The multi-stakeholder dialogue was the main strategy used by the project. This interactive learning platform involved all types of stakeholders within the forestry sector. It proved to be an effective tool for decision making amid diverse views and competing interests and expectations. Through the well-managed process, the project bridged the differences between competing actors (chainsaw operators and forest managers) within the domestic timber sector. The discussions provide two tangible outputs: 1) a policy for supplying legal timber to the domestic market; and 2) a public procurement policy on wood and wood products. It was also through the platform that artisanal timber milling was identified as the legal alternative to illegal chainsaw milling. In 2015 the MSD was taken over by the National Forest Forum Ghana.
The project activities led to stronger and better organised associations of Small and Medium Forestry Enterprises. They are now able to represent themselves effectively at district, regional and national forums and in discussions on forestry issues.
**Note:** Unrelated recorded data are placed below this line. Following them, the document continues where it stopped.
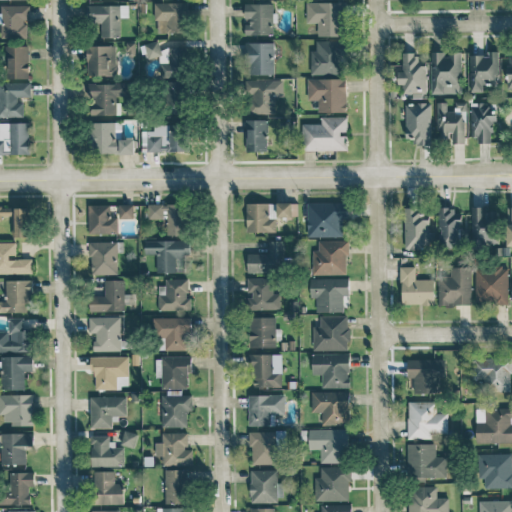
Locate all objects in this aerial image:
building: (107, 17)
building: (170, 17)
building: (327, 17)
building: (259, 18)
building: (13, 20)
road: (443, 21)
building: (260, 57)
building: (327, 57)
building: (167, 59)
building: (101, 60)
building: (17, 61)
building: (484, 70)
building: (510, 70)
building: (446, 72)
building: (413, 75)
building: (327, 93)
building: (264, 94)
building: (174, 96)
building: (104, 97)
building: (13, 98)
building: (451, 121)
building: (482, 121)
building: (417, 122)
building: (326, 133)
building: (256, 135)
building: (14, 137)
building: (165, 138)
building: (108, 140)
road: (486, 169)
road: (230, 174)
road: (486, 179)
building: (287, 209)
building: (125, 210)
building: (169, 216)
building: (261, 216)
building: (326, 218)
building: (101, 219)
building: (17, 220)
building: (509, 223)
building: (484, 226)
building: (449, 227)
building: (416, 228)
building: (166, 252)
road: (60, 255)
road: (376, 255)
road: (216, 256)
building: (103, 257)
building: (330, 257)
building: (267, 258)
building: (13, 259)
building: (491, 285)
building: (455, 286)
building: (415, 287)
building: (329, 292)
building: (262, 293)
building: (174, 295)
building: (16, 296)
building: (109, 297)
building: (263, 331)
building: (105, 332)
building: (172, 332)
road: (445, 332)
building: (331, 333)
building: (15, 336)
building: (332, 368)
building: (15, 370)
building: (266, 370)
building: (110, 371)
building: (173, 371)
building: (494, 372)
building: (426, 374)
building: (332, 406)
building: (264, 407)
building: (17, 408)
building: (105, 409)
building: (175, 409)
building: (425, 419)
building: (493, 424)
building: (128, 438)
building: (330, 443)
building: (15, 447)
building: (263, 447)
building: (174, 448)
building: (105, 452)
building: (424, 460)
building: (495, 469)
building: (333, 483)
building: (175, 485)
building: (265, 486)
building: (17, 488)
building: (107, 488)
building: (426, 499)
building: (495, 505)
building: (335, 508)
building: (174, 509)
building: (262, 509)
building: (21, 510)
building: (107, 510)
These groups include trader associations, artisanal milling groups, woodworker groups and agroforestry associations.
The concept of artisanal milling (ATM) was defined as small-medium scale milling of timber from specified legal sources by a trained, certified, registered and licensed Ghanaian artisan, using licensed mobile sawmilling equipment that excludes any form of chainsaw machines, capable of recovering at least 50% of dimension lumber from logs, for the domestic market only. This may be processed on site or off site.
Models of ATM, together with training modules, were developed and piloted in eight communities. A total of 257 artisanal millers have been trained. Five ATM groups are currently operating and supplying legal lumber to the domestic market.
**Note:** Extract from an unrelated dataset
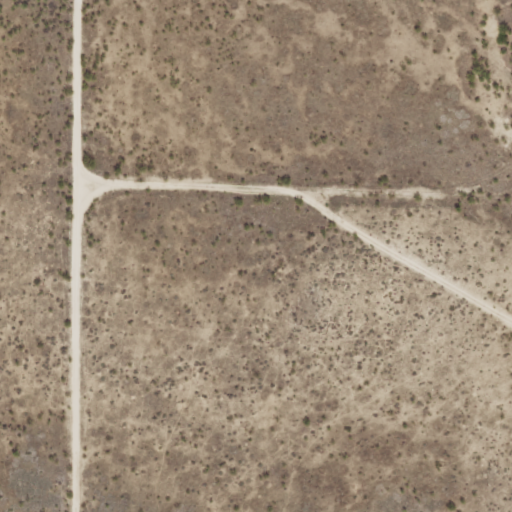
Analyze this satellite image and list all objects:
road: (101, 256)
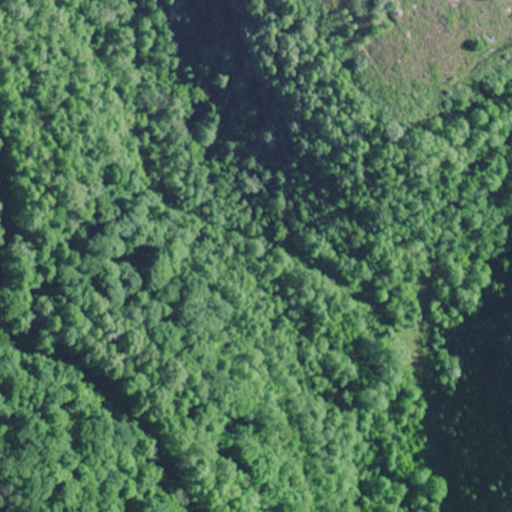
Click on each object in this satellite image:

Not all illegal chainsaw operators could be transformed into artisanal millers. Therefore, the project also piloted alternative livelihood options such as agroforestry and commercial charcoal production in four communities. The project trained four groups, made up of about 250 former chainsaw operators, in agroforestry. These groups were supported to obtain access to almost 300 hectares of degraded forest lands to develop tree plantations under the Modified Taungya System. About 60 former chainsaw operators were also trained in commercial charcoal production and provided with access to material for charcoal production.
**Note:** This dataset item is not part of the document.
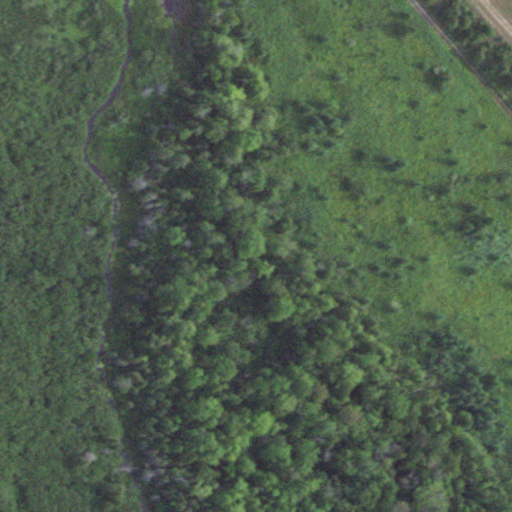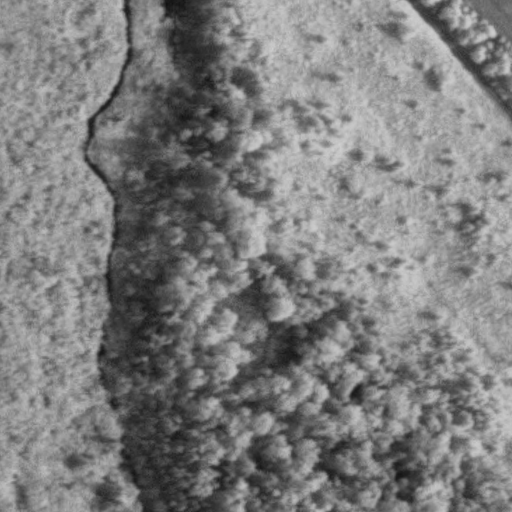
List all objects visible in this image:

To continue the work already done by the project and to broaden its results, a new project is being launched in 2017: “Upscaling Artisanal Timber Milling to Improve the Supply of Legal Lumber to the Domestic Market.” This project, funded by the Food and Agricultural Organization, seeks to consolidate the artisanal timber milling concept in Ghana by piloting it in more communities and expanding its scale of implementation. Another goal is to find solutions to constraints to the adoption of artisanal milling.